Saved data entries
########################################
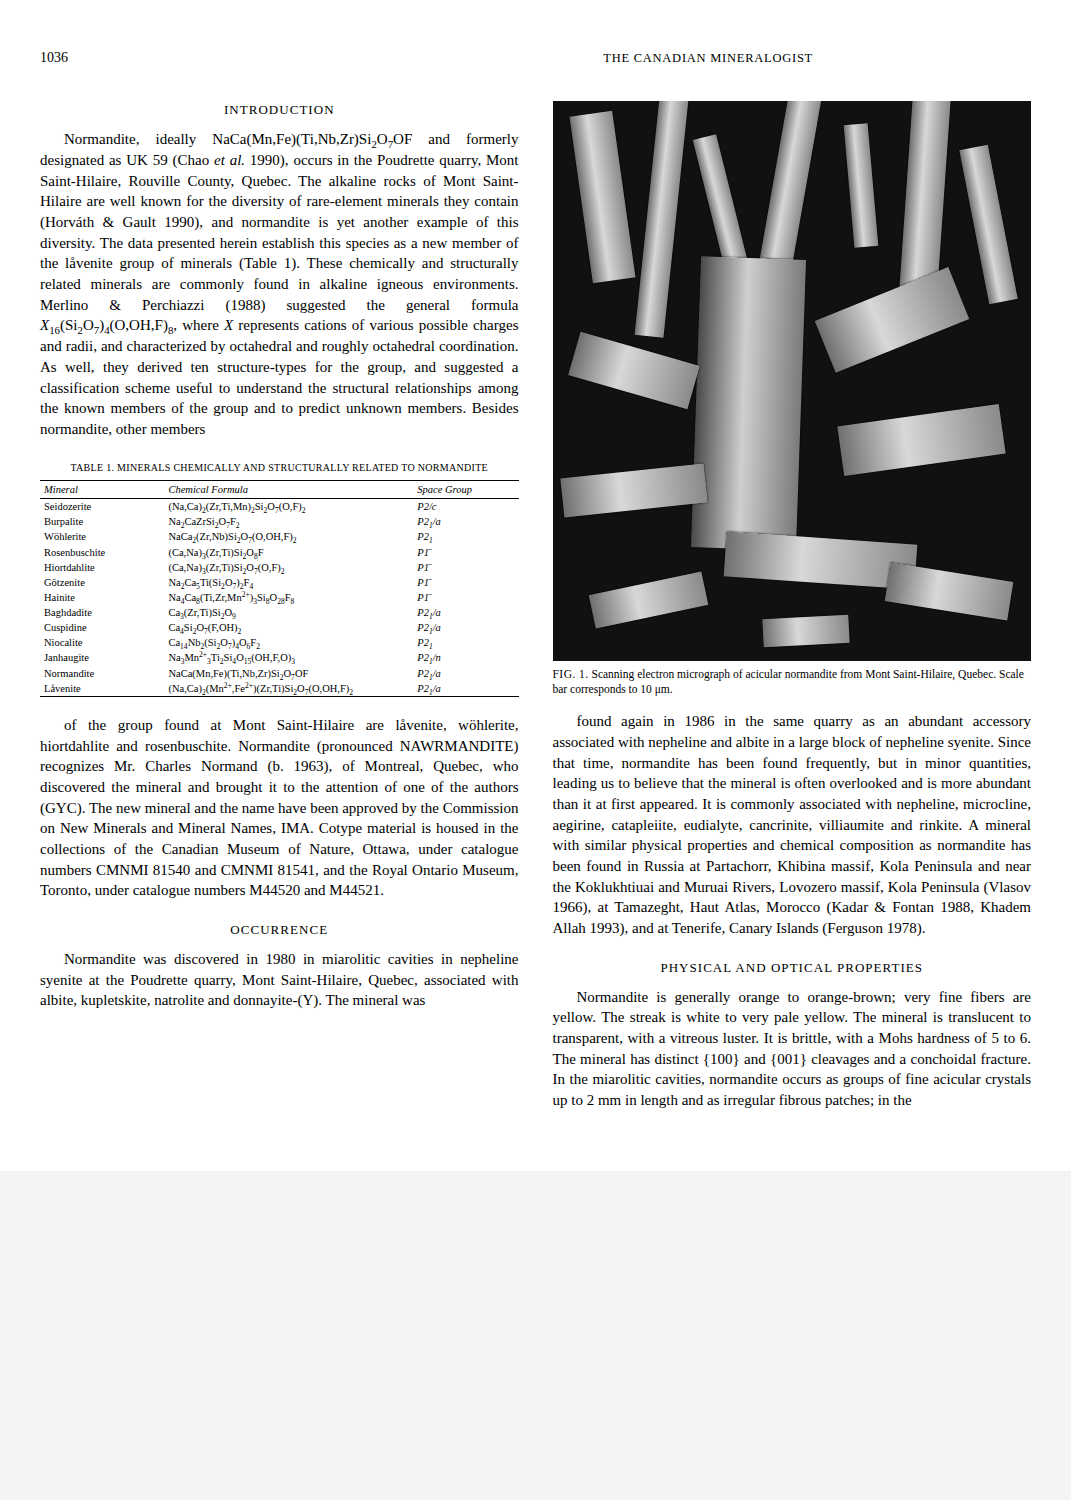1036 The Canadian Mineralogist
Introduction
Normandite, ideally NaCa(Mn,Fe)(Ti,Nb,Zr)Si2O7OF and formerly designated as UK 59 (Chao et al. 1990), occurs in the Poudrette quarry, Mont Saint-Hilaire, Rouville County, Quebec. The alkaline rocks of Mont Saint-Hilaire are well known for the diversity of rare-element minerals they contain (Horváth & Gault 1990), and normandite is yet another example of this diversity. The data presented herein establish this species as a new member of the låvenite group of minerals (Table 1). These chemically and structurally related minerals are commonly found in alkaline igneous environments. Merlino & Perchiazzi (1988) suggested the general formula X16(Si2O7)4(O,OH,F)8, where X represents cations of various possible charges and radii, and characterized by octahedral and roughly octahedral coordination. As well, they derived ten structure-types for the group, and suggested a classification scheme useful to understand the structural relationships among the known members of the group and to predict unknown members. Besides normandite, other members
Table 1. Minerals chemically and structurally related to normandite
| Mineral | Chemical Formula | Space Group |
| --- | --- | --- |
| Seidozerite | (Na,Ca) 2 (Zr,Ti,Mn) 2 Si 2 O 7 (O,F) 2 | P2/c |
| Burpalite | Na 2 CaZrSi 2 O 7 F 2 | P2 1 /a |
| Wöhlerite | NaCa 2 (Zr,Nb)Si 2 O 7 (O,OH,F) 2 | P2 1 |
| Rosenbuschite | (Ca,Na) 3 (Zr,Ti)Si 2 O 8 F | P1̄ |
| Hiortdahlite | (Ca,Na) 3 (Zr,Ti)Si 2 O 7 (O,F) 2 | P1̄ |
| Götzenite | Na 2 Ca 5 Ti(Si 2 O 7 ) 2 F 4 | P1̄ |
| Hainite | Na 4 Ca 8 (Ti,Zr,Mn 2+ ) 3 Si 8 O 28 F 8 | P1̄ |
| Baghdadite | Ca 3 (Zr,Ti)Si 2 O 9 | P2 1 /a |
| Cuspidine | Ca 4 Si 2 O 7 (F,OH) 2 | P2 1 /a |
| Niocalite | Ca 14 Nb 2 (Si 2 O 7 ) 4 O 6 F 2 | P2 1 |
| Janhaugite | Na 3 Mn 2+ 3 Ti 2 Si 4 O 15 (OH,F,O) 3 | P2 1 /n |
| Normandite | NaCa(Mn,Fe)(Ti,Nb,Zr)Si 2 O 7 OF | P2 1 /a |
| Låvenite | (Na,Ca) 2 (Mn 2+ ,Fe 2+ )(Zr,Ti)Si 2 O 7 (O,OH,F) 2 | P2 1 /a |
of the group found at Mont Saint-Hilaire are låvenite, wöhlerite, hiortdahlite and rosenbuschite. Normandite (pronounced NAWRMANDITE) recognizes Mr. Charles Normand (b. 1963), of Montreal, Quebec, who discovered the mineral and brought it to the attention of one of the authors (GYC). The new mineral and the name have been approved by the Commission on New Minerals and Mineral Names, IMA. Cotype material is housed in the collections of the Canadian Museum of Nature, Ottawa, under catalogue numbers CMNMI 81540 and CMNMI 81541, and the Royal Ontario Museum, Toronto, under catalogue numbers M44520 and M44521.
Occurrence
Normandite was discovered in 1980 in miarolitic cavities in nepheline syenite at the Poudrette quarry, Mont Saint-Hilaire, Quebec, associated with albite, kupletskite, natrolite and donnayite-(Y). The mineral was
Fig. 1. Scanning electron micrograph of acicular normandite from Mont Saint-Hilaire, Quebec. Scale bar corresponds to 10 μm.
found again in 1986 in the same quarry as an abundant accessory associated with nepheline and albite in a large block of nepheline syenite. Since that time, normandite has been found frequently, but in minor quantities, leading us to believe that the mineral is often overlooked and is more abundant than it at first appeared. It is commonly associated with nepheline, microcline, aegirine, catapleiite, eudialyte, cancrinite, villiaumite and rinkite. A mineral with similar physical properties and chemical composition as normandite has been found in Russia at Partachorr, Khibina massif, Kola Peninsula and near the Koklukhtiuai and Muruai Rivers, Lovozero massif, Kola Peninsula (Vlasov 1966), at Tamazeght, Haut Atlas, Morocco (Kadar & Fontan 1988, Khadem Allah 1993), and at Tenerife, Canary Islands (Ferguson 1978).
Physical and Optical Properties
Normandite is generally orange to orange-brown; very fine fibers are yellow. The streak is white to very pale yellow. The mineral is translucent to transparent, with a vitreous luster. It is brittle, with a Mohs hardness of 5 to 6. The mineral has distinct {100} and {001} cleavages and a conchoidal fracture. In the miarolitic cavities, normandite occurs as groups of fine acicular crystals up to 2 mm in length and as irregular fibrous patches; in the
########################################
## WORK TO BE COMPLETED
Above are the entries. Output exactly the lines beginning with the line that has "2 F 4 | P1̄ |" and ending with the line that has "3 | P2 1 /n |".

## ANSWER TO THIS PROBLEM
| Götzenite | Na 2 Ca 5 Ti(Si 2 O 7 ) 2 F 4 | P1̄ |
| Hainite | Na 4 Ca 8 (Ti,Zr,Mn 2+ ) 3 Si 8 O 28 F 8 | P1̄ |
| Baghdadite | Ca 3 (Zr,Ti)Si 2 O 9 | P2 1 /a |
| Cuspidine | Ca 4 Si 2 O 7 (F,OH) 2 | P2 1 /a |
| Niocalite | Ca 14 Nb 2 (Si 2 O 7 ) 4 O 6 F 2 | P2 1 |
| Janhaugite | Na 3 Mn 2+ 3 Ti 2 Si 4 O 15 (OH,F,O) 3 | P2 1 /n |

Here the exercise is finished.